Qué se pide: Actualiza el texto sobre la "chica relajada": vuelve a escribir todo lo que va desde "No se trata" hasta "Conexiones más reales.", poniendo "valentía" en lugar de "coraje".

Texto original:
* * * * * * * * *

Dejar de ser la "chica relajada": un acto de valentía

¿Alguna vez te has esforzado por parecer indiferente, aunque por dentro sintieras lo contrario? Muchas mujeres caemos en el rol de la "chica relajada": la que nunca reclama, que dice "sí" aunque quiera decir "no", que evita el conflicto a toda costa. En apariencia, parece una actitud madura, pero a menudo es una máscara que oculta inseguridades, miedo al rechazo o la necesidad de complacer.

Como bien lo explica una reflexión de Vogue, mientras más te aferras a esa imagen de tranquilidad perfecta, más alejada estás de tus verdaderas emociones. Ignorar tus dudas no las hace desaparecer; solo las entierra. El primer paso para dejar de fingir es abrirte a ti misma: pregúntate por qué eliges ser pasiva, por qué silencias tu voz, por qué temes mostrar tus necesidades.

No se trata de volverse intensa o problemática, sino de ser auténtica. Decir lo que sientes, pedir lo que quieres, establecer límites —eso es coraje, no drama. Y sí: puede costar. Habrá momentos incómodos, miradas de extrañeza, quizás resistencia. Pero también habrá alivio. Libertad. Conexiones más reales.

Recuerda: decir "esto también pasará" no es un escape, sino un recordatorio de que todo, incluso el miedo, es temporal. Empieza por darte permiso para sentir, cuestionar, crecer. No necesitas ser relajada. Solo necesitas ser tú.

* * * * * * * * *

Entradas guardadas
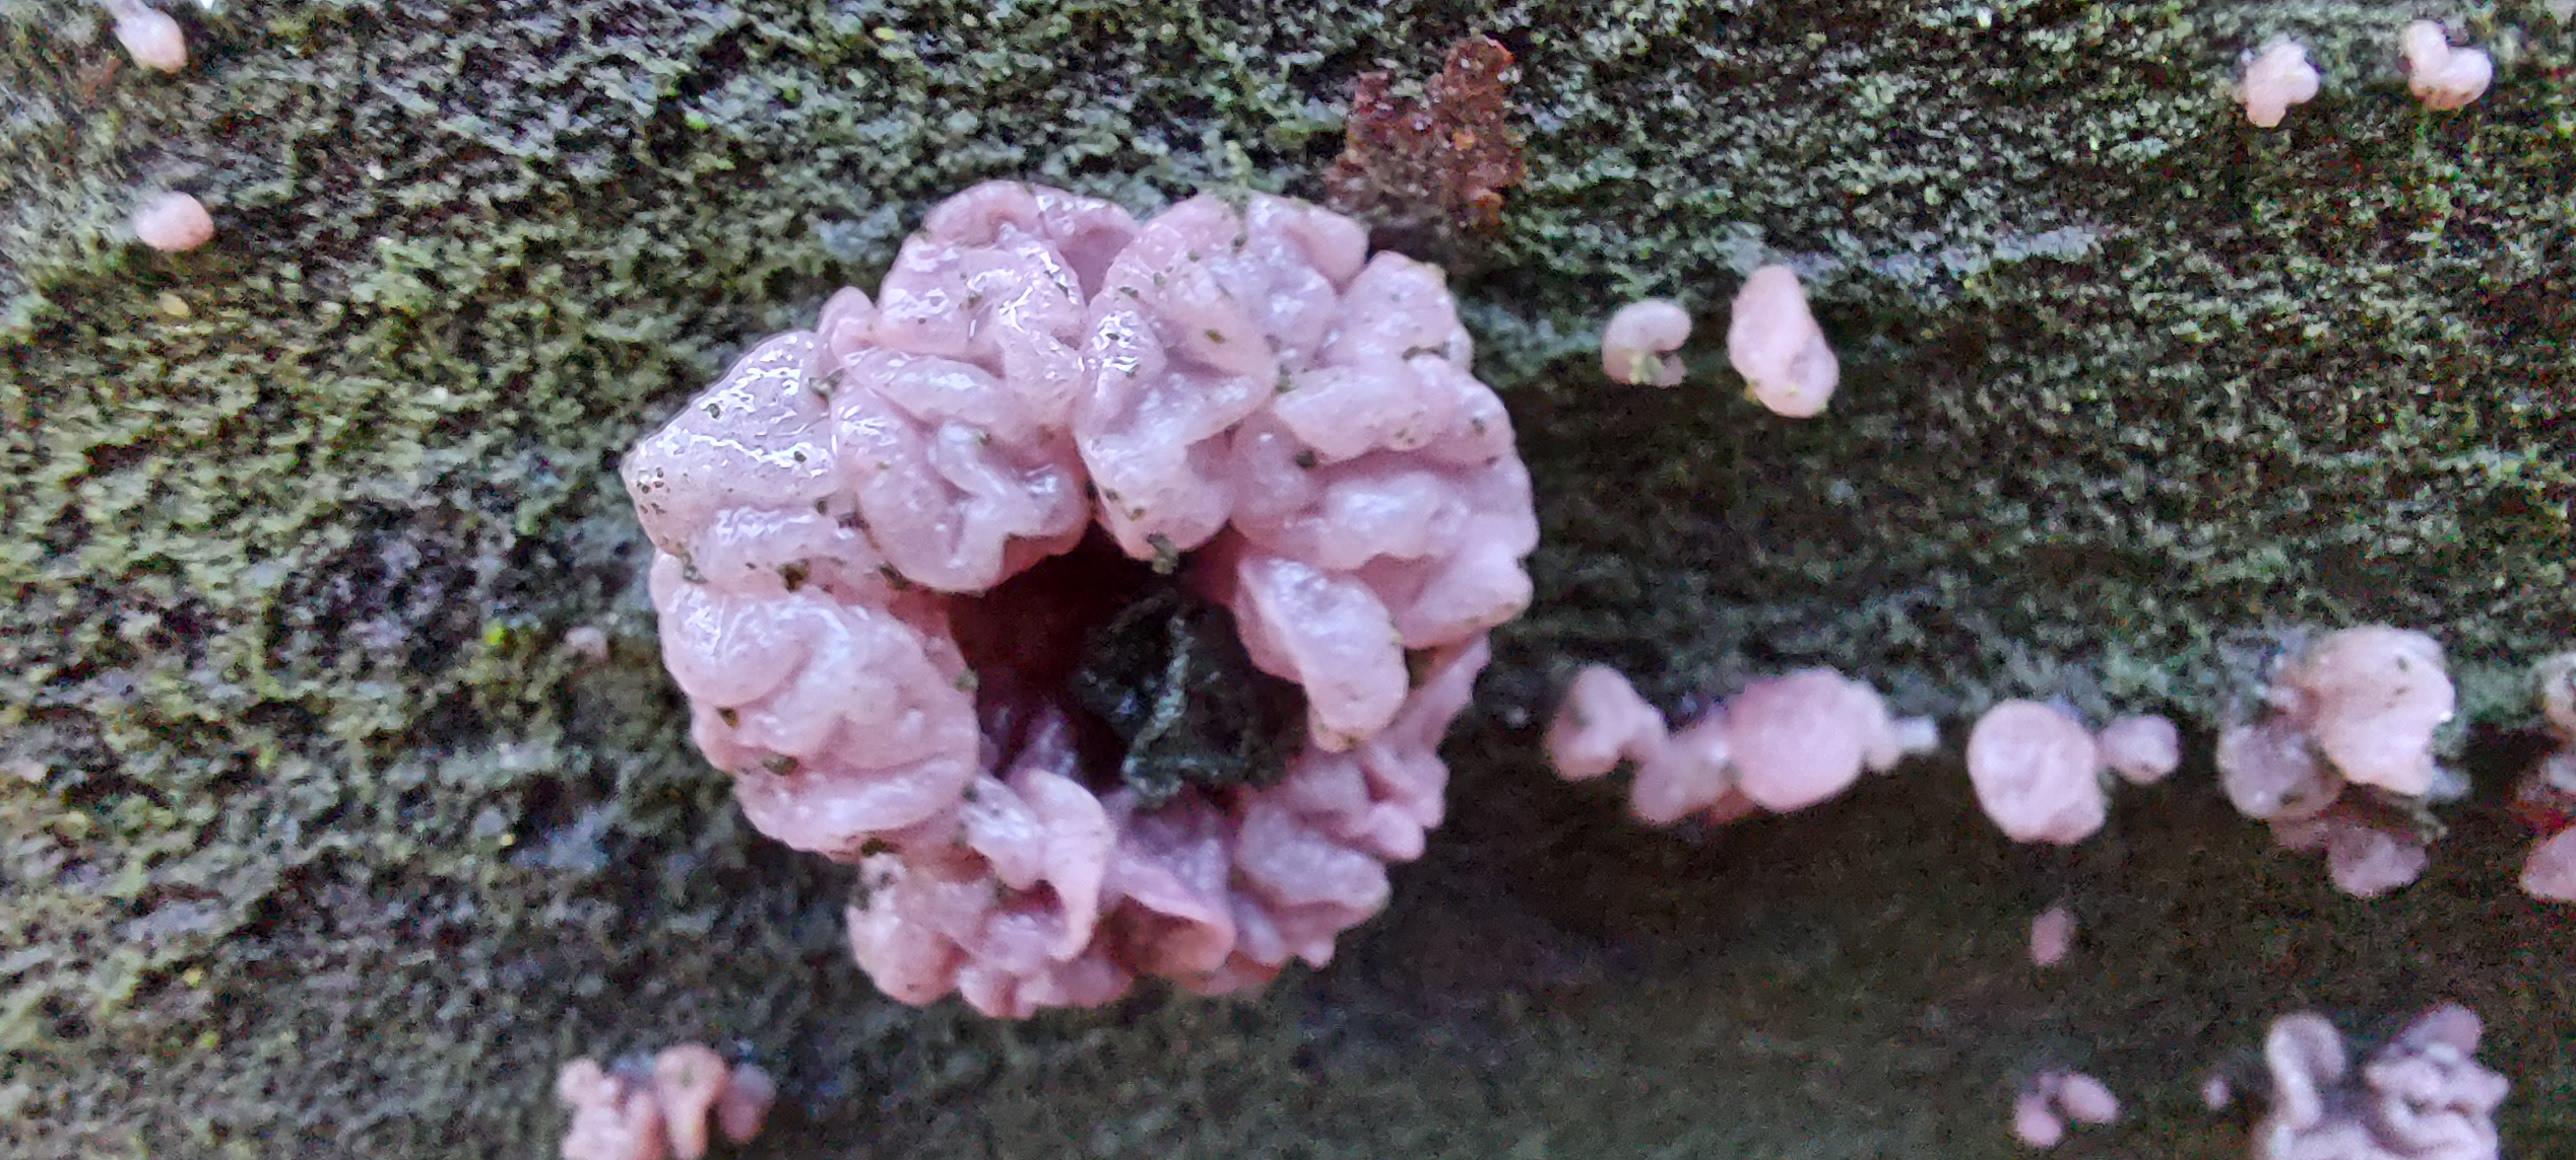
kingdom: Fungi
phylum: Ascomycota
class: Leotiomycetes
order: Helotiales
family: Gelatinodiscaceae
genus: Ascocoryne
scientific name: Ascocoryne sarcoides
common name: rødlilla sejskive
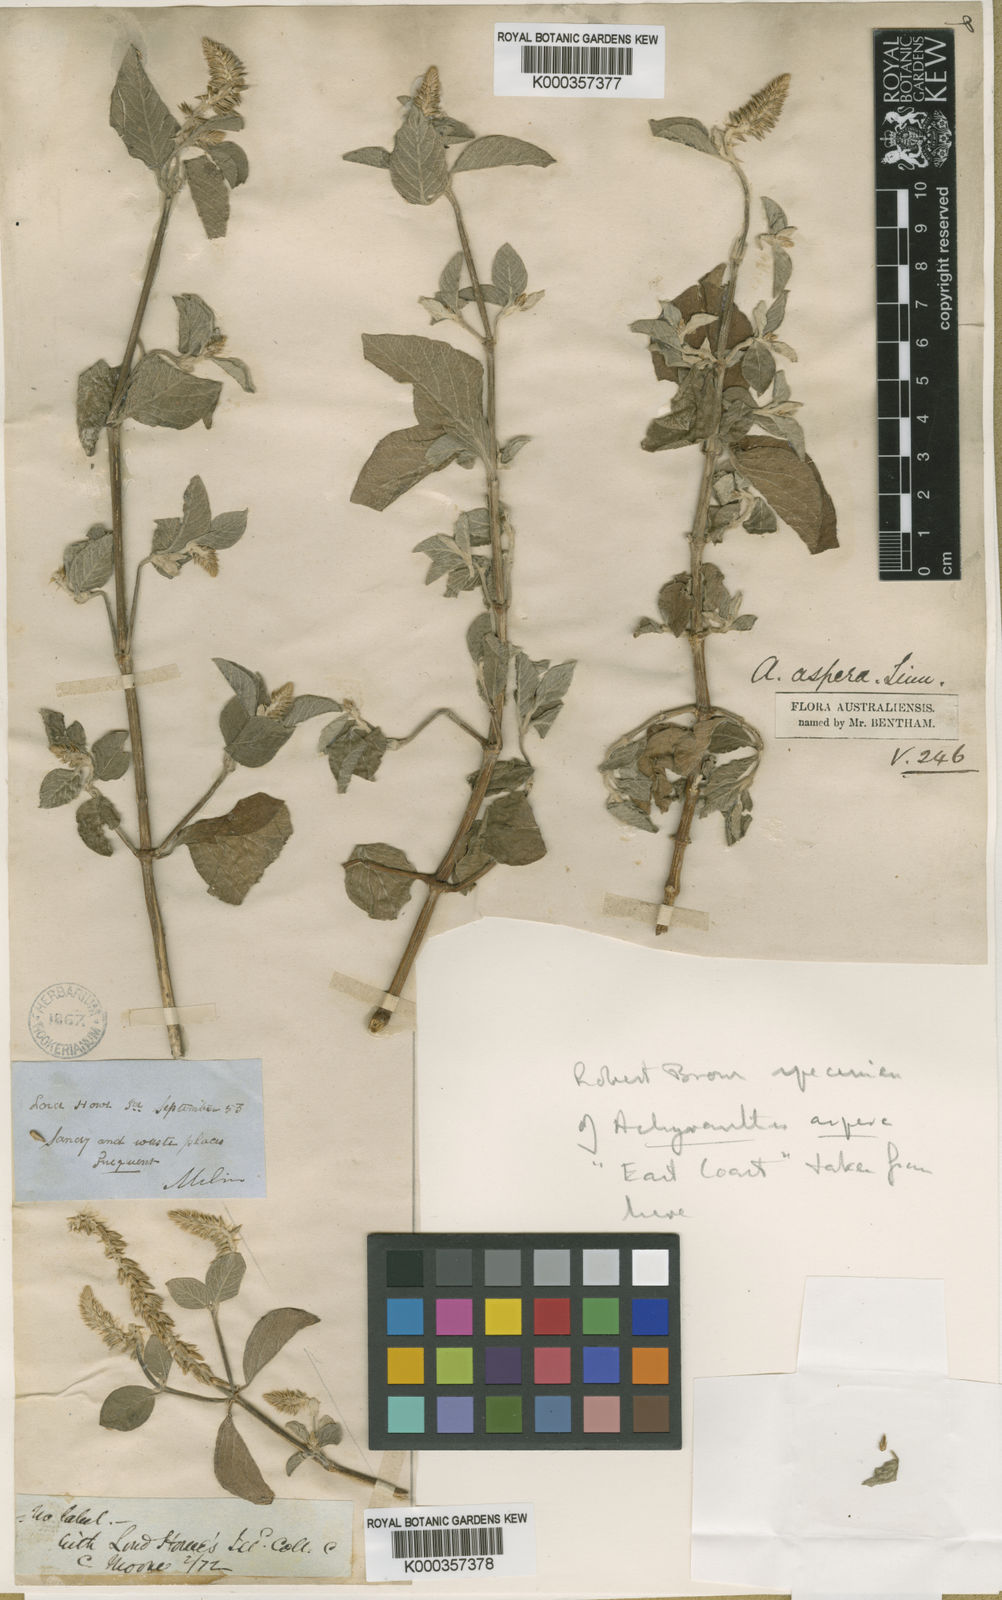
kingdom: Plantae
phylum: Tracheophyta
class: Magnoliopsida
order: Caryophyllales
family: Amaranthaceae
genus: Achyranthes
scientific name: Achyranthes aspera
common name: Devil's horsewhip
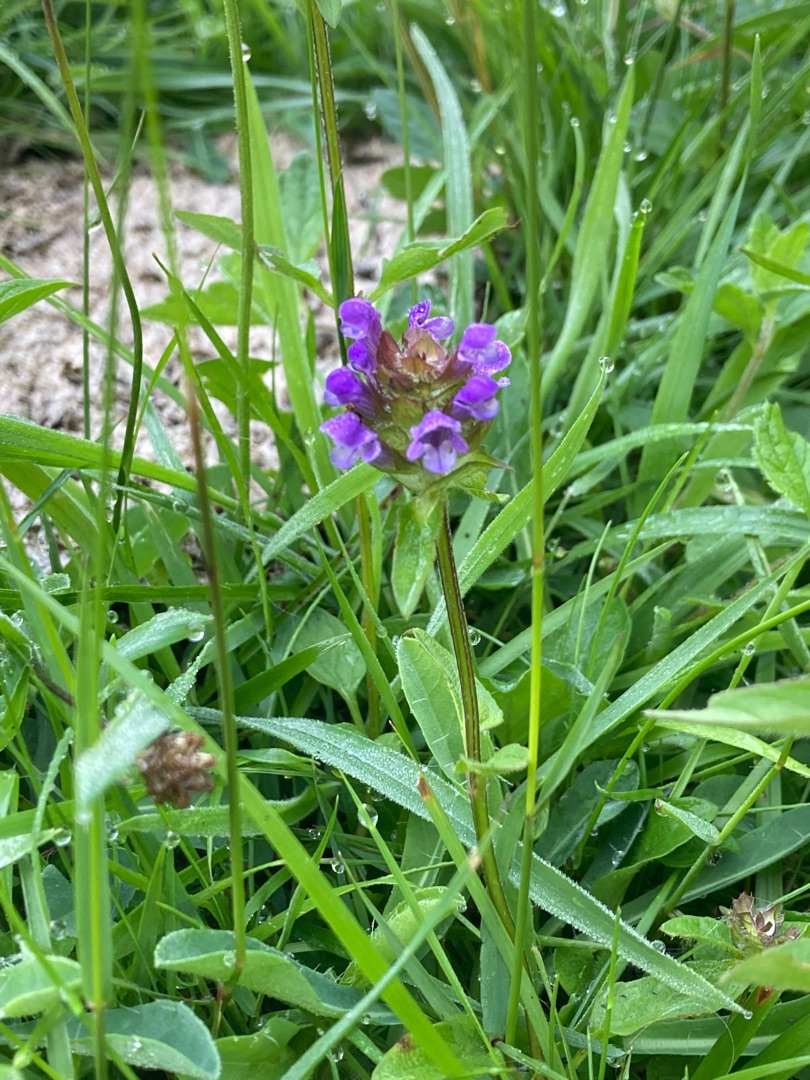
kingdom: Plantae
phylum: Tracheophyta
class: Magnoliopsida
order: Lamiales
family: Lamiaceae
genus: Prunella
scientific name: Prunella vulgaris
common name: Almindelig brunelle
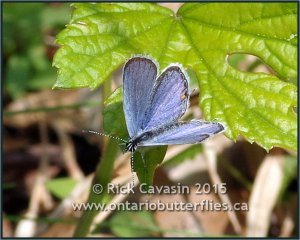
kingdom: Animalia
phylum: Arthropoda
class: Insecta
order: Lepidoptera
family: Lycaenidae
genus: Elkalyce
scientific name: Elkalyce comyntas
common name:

* * * * * * * * *

Respuesta del ejercicio:
No se trata de volverse intensa o problemática, sino de ser auténtica. Decir lo que sientes, pedir lo que quieres, establecer límites —eso es valentía, no drama. Y sí: puede costar. Habrá momentos incómodos, miradas de extrañeza, quizás resistencia. Pero también habrá alivio. Libertad. Conexiones más reales.